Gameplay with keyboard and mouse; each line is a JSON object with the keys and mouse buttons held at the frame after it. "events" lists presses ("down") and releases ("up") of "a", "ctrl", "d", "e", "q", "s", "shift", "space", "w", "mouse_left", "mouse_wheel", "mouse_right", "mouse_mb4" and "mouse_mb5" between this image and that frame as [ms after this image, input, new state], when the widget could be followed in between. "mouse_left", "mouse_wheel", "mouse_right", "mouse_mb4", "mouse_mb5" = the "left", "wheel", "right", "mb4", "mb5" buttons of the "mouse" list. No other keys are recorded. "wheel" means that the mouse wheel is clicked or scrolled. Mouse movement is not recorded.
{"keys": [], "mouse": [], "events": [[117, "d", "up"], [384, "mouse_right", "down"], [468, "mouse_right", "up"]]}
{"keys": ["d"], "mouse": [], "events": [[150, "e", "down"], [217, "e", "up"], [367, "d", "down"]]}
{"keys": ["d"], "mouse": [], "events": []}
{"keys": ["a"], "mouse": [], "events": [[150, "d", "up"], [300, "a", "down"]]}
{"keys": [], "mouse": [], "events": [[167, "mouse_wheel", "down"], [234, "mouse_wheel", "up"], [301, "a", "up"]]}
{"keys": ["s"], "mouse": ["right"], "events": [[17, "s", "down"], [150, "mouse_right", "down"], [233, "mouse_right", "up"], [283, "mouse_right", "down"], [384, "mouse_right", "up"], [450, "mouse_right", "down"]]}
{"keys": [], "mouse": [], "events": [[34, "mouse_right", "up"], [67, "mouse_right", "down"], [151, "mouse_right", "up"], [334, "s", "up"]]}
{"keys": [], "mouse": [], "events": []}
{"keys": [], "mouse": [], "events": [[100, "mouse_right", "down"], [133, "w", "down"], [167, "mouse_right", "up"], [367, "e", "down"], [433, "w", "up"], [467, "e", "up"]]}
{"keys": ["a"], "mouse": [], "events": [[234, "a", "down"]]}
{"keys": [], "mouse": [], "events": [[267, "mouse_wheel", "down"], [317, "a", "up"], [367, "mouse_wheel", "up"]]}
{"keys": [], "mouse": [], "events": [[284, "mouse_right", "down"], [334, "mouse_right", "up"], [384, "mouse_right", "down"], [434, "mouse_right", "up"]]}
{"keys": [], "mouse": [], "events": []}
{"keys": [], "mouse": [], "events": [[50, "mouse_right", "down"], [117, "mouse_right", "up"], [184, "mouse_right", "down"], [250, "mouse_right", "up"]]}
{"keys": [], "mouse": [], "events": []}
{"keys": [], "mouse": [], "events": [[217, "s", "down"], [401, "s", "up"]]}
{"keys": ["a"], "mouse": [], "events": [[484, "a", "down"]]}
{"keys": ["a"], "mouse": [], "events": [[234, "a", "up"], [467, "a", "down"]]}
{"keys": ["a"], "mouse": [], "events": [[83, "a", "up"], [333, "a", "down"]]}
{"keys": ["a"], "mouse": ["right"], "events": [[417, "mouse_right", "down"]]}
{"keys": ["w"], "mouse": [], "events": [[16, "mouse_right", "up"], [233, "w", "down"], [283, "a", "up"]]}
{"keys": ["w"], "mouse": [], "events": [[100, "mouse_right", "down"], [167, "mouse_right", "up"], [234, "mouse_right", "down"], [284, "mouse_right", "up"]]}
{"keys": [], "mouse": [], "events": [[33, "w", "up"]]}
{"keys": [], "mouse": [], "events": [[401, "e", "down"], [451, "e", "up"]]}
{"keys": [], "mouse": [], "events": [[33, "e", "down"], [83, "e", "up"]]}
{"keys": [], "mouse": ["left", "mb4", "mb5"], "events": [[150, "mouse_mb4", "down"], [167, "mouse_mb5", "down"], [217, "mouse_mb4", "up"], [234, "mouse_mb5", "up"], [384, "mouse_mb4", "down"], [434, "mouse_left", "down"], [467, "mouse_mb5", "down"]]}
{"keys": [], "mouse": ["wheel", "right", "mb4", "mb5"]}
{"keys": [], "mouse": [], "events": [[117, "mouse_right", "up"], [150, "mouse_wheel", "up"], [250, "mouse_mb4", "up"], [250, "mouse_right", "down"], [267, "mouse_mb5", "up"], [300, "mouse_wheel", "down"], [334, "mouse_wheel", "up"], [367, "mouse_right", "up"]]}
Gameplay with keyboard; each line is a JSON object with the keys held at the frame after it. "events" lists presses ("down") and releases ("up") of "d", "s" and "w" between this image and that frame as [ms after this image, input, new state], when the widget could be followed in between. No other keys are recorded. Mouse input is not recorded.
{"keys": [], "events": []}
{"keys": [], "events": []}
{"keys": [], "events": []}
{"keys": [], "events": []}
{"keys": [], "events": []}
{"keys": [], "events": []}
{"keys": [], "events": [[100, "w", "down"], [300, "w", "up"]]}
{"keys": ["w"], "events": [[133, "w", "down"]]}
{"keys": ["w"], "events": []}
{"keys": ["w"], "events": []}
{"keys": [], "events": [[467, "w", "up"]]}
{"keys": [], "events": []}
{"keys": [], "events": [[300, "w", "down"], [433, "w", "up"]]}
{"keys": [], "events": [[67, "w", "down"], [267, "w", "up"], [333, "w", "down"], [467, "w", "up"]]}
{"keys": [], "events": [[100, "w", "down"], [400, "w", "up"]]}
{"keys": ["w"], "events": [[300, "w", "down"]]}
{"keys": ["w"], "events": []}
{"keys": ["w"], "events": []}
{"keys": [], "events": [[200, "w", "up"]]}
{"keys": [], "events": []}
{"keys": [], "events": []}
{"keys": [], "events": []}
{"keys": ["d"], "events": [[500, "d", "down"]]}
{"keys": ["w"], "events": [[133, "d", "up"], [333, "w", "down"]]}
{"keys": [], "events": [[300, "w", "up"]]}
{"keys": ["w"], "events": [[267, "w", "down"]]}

● ● ●

_Problem to solve_
Repeat the whole listing above without any change.

_Task output_
Gameplay with keyboard and mouse; each line is a JSON object with the keys and mouse buttons held at the frame after it. "events" lists presses ("down") and releases ("up") of "a", "ctrl", "d", "e", "q", "s", "shift", "space", "w", "mouse_left", "mouse_wheel", "mouse_right", "mouse_mb4" and "mouse_mb5" between this image and that frame as [ms after this image, input, new state], when the widget could be followed in between. "mouse_left", "mouse_wheel", "mouse_right", "mouse_mb4", "mouse_mb5" = the "left", "wheel", "right", "mb4", "mb5" buttons of the "mouse" list. No other keys are recorded. "wheel" means that the mouse wheel is clicked or scrolled. Mouse movement is not recorded.
{"keys": [], "mouse": [], "events": [[117, "d", "up"], [384, "mouse_right", "down"], [468, "mouse_right", "up"]]}
{"keys": ["d"], "mouse": [], "events": [[150, "e", "down"], [217, "e", "up"], [367, "d", "down"]]}
{"keys": ["d"], "mouse": [], "events": []}
{"keys": ["a"], "mouse": [], "events": [[150, "d", "up"], [300, "a", "down"]]}
{"keys": [], "mouse": [], "events": [[167, "mouse_wheel", "down"], [234, "mouse_wheel", "up"], [301, "a", "up"]]}
{"keys": ["s"], "mouse": ["right"], "events": [[17, "s", "down"], [150, "mouse_right", "down"], [233, "mouse_right", "up"], [283, "mouse_right", "down"], [384, "mouse_right", "up"], [450, "mouse_right", "down"]]}
{"keys": [], "mouse": [], "events": [[34, "mouse_right", "up"], [67, "mouse_right", "down"], [151, "mouse_right", "up"], [334, "s", "up"]]}
{"keys": [], "mouse": [], "events": []}
{"keys": [], "mouse": [], "events": [[100, "mouse_right", "down"], [133, "w", "down"], [167, "mouse_right", "up"], [367, "e", "down"], [433, "w", "up"], [467, "e", "up"]]}
{"keys": ["a"], "mouse": [], "events": [[234, "a", "down"]]}
{"keys": [], "mouse": [], "events": [[267, "mouse_wheel", "down"], [317, "a", "up"], [367, "mouse_wheel", "up"]]}
{"keys": [], "mouse": [], "events": [[284, "mouse_right", "down"], [334, "mouse_right", "up"], [384, "mouse_right", "down"], [434, "mouse_right", "up"]]}
{"keys": [], "mouse": [], "events": []}
{"keys": [], "mouse": [], "events": [[50, "mouse_right", "down"], [117, "mouse_right", "up"], [184, "mouse_right", "down"], [250, "mouse_right", "up"]]}
{"keys": [], "mouse": [], "events": []}
{"keys": [], "mouse": [], "events": [[217, "s", "down"], [401, "s", "up"]]}
{"keys": ["a"], "mouse": [], "events": [[484, "a", "down"]]}
{"keys": ["a"], "mouse": [], "events": [[234, "a", "up"], [467, "a", "down"]]}
{"keys": ["a"], "mouse": [], "events": [[83, "a", "up"], [333, "a", "down"]]}
{"keys": ["a"], "mouse": ["right"], "events": [[417, "mouse_right", "down"]]}
{"keys": ["w"], "mouse": [], "events": [[16, "mouse_right", "up"], [233, "w", "down"], [283, "a", "up"]]}
{"keys": ["w"], "mouse": [], "events": [[100, "mouse_right", "down"], [167, "mouse_right", "up"], [234, "mouse_right", "down"], [284, "mouse_right", "up"]]}
{"keys": [], "mouse": [], "events": [[33, "w", "up"]]}
{"keys": [], "mouse": [], "events": [[401, "e", "down"], [451, "e", "up"]]}
{"keys": [], "mouse": [], "events": [[33, "e", "down"], [83, "e", "up"]]}
{"keys": [], "mouse": ["left", "mb4", "mb5"], "events": [[150, "mouse_mb4", "down"], [167, "mouse_mb5", "down"], [217, "mouse_mb4", "up"], [234, "mouse_mb5", "up"], [384, "mouse_mb4", "down"], [434, "mouse_left", "down"], [467, "mouse_mb5", "down"]]}
{"keys": [], "mouse": ["wheel", "right", "mb4", "mb5"]}
{"keys": [], "mouse": [], "events": [[117, "mouse_right", "up"], [150, "mouse_wheel", "up"], [250, "mouse_mb4", "up"], [250, "mouse_right", "down"], [267, "mouse_mb5", "up"], [300, "mouse_wheel", "down"], [334, "mouse_wheel", "up"], [367, "mouse_right", "up"]]}
Gameplay with keyboard; each line is a JSON object with the keys held at the frame after it. "events" lists presses ("down") and releases ("up") of "d", "s" and "w" between this image and that frame as [ms after this image, input, new state], when the widget could be followed in between. No other keys are recorded. Mouse input is not recorded.
{"keys": [], "events": []}
{"keys": [], "events": []}
{"keys": [], "events": []}
{"keys": [], "events": []}
{"keys": [], "events": []}
{"keys": [], "events": []}
{"keys": [], "events": [[100, "w", "down"], [300, "w", "up"]]}
{"keys": ["w"], "events": [[133, "w", "down"]]}
{"keys": ["w"], "events": []}
{"keys": ["w"], "events": []}
{"keys": [], "events": [[467, "w", "up"]]}
{"keys": [], "events": []}
{"keys": [], "events": [[300, "w", "down"], [433, "w", "up"]]}
{"keys": [], "events": [[67, "w", "down"], [267, "w", "up"], [333, "w", "down"], [467, "w", "up"]]}
{"keys": [], "events": [[100, "w", "down"], [400, "w", "up"]]}
{"keys": ["w"], "events": [[300, "w", "down"]]}
{"keys": ["w"], "events": []}
{"keys": ["w"], "events": []}
{"keys": [], "events": [[200, "w", "up"]]}
{"keys": [], "events": []}
{"keys": [], "events": []}
{"keys": [], "events": []}
{"keys": ["d"], "events": [[500, "d", "down"]]}
{"keys": ["w"], "events": [[133, "d", "up"], [333, "w", "down"]]}
{"keys": [], "events": [[300, "w", "up"]]}
{"keys": ["w"], "events": [[267, "w", "down"]]}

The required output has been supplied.